Over the next several days, she read through all fifty of her Rare Baby stories. They were beautiful, the writing strong and densely molded, but she did not want to publish such a collection, did not want to be yoked forever to these creatures who had been intended only to help her maneuver through that first vital metamorphosis.
She would not read them aloud to the new baby, when it finally arrived. She could not indulge in this exercise any longer. If she did, she would slip entirely away, become irreal, an outline when she was made more solidly than that. It was the first Joan Ashby, the realest Joan Ashby, the one who was neither wife nor mother, that she was in immediate danger of losing. She had to eliminate the concentric circles that dominated her life, otherwise she would not be able to carry on building the family they were building, would want only to cut the bonds that tied her down.
With Daniel, she had imagined herself as a character who would hang on to the love she had been given and love her unwanted baby, and she had done that exceedingly well. She would do it again when the new baby arrived. But before that happened, she needed to reframe her existence, fracture her life, bifurcate Joan Manning, wife and mother, from Joan Ashby, the writer, erect boundaries to prevent any accidental bleeding between the two.
Volkmann called only twice a year now to confirm Joan had received her royalty statements and checks. She no longer asked about Joan’s plans for her first novel, assumed Joan had ceased writing entirely, consumed with something like the joys of motherhood, and Joan allowed her that belief. The same was true with Annabelle Iger, who called every couple of months, saying, “Haven’t you had enough of this pastoral existence, all this mothering and wifedom? Aren’t you sick of love and diapers? Start writing again before it’s too late.” She and Iger talked of so many things, their editing days together, the men Iger was toying with, the plays Iger saw, the dance clubs Iger still frequented, but Joan never mentioned The Sympathetic Executioners or the Rare Baby stories to her either.

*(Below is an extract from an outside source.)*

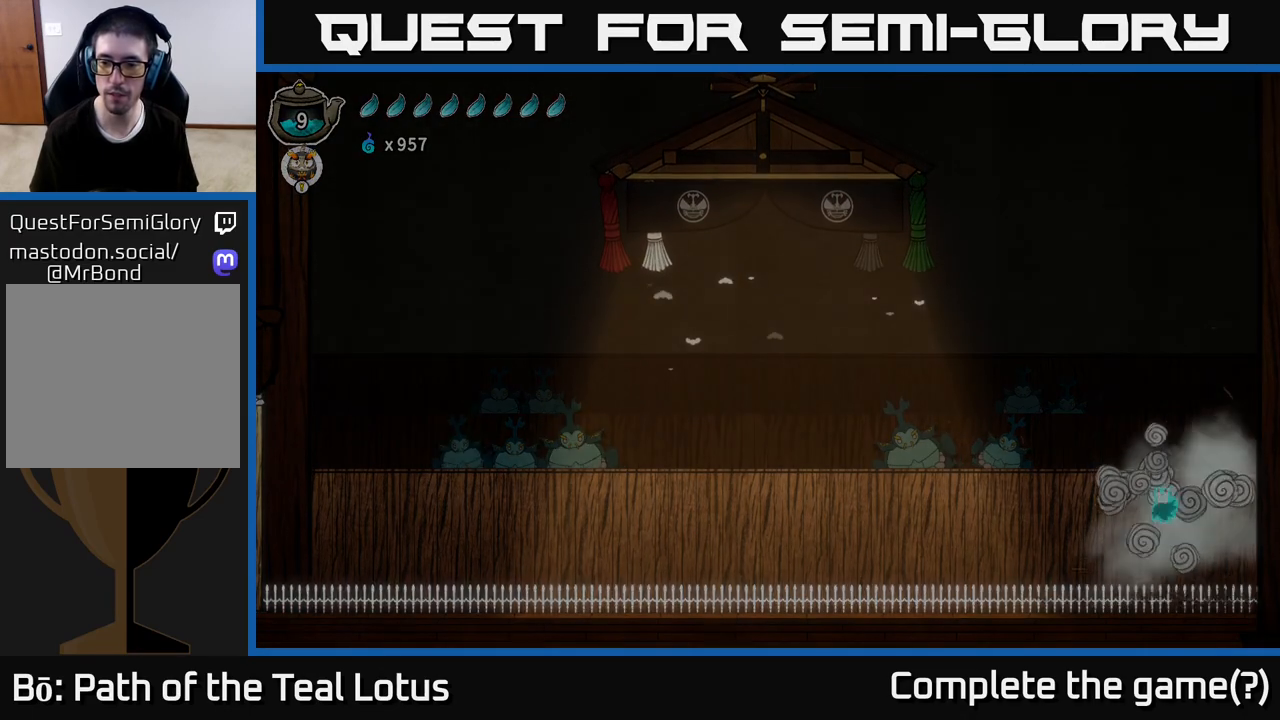
{"buttons": [], "left_stick": "center", "right_stick": "center", "events": []}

She was again at a critical juncture, and this time, she needed to maintain the divide, husband and children out in the real world, but on her own, the writing she did would be truly private, consecrated, known only to her. No more reading her work to Daniel and Fancy. The new baby’s arrival would eliminate her study, soon to be transformed into another nursery.
She watched the reddened sun pale and set, and she pictured a castle with a tower that soared into the sky, a moat that rendered it inviolable, an imaginary place where she would write for the next years, without Martin knowing. She would throw him off her scent, lie and tell him she was taking a break, void entirely his inquisitions. She did not want to hear him talking about her work, suggesting, pontificating, analyzing. On the walk, the names of her characters had been far too familiar in his mouth. He had her and Daniel and the child to come; that would have to be sufficient.
In that high tower, that place of pure self, she might find her way to that first novel, at last write a book worthy of the reputation she had developed. She only wanted what belonged to her—what she created, her characters, her people, those with whom she spent the clearest hours of her days. It was, she thought, the way to make that truest part of herself whole once again. And if she protected her most essential qualities, the core of Joan Ashby, she could continue to give the rest of her heart to Martin, to Daniel, to the baby inside.
She thought about Fancy. She could trust Fancy to keep her secret when Joan returned to her work, after the early months with the new one.
She looked at Martin’s father’s clock on her desk. It had taken only thirty minutes to arrive at her plans for the future. Joan opened the study door and headed toward the living room, where her family was gathered. She could hear the roll of dice, the movement of plastic pieces, Martin and Daniel laughing, accusing each other of cheating, and she was aware how those voices both attracted and repelled her.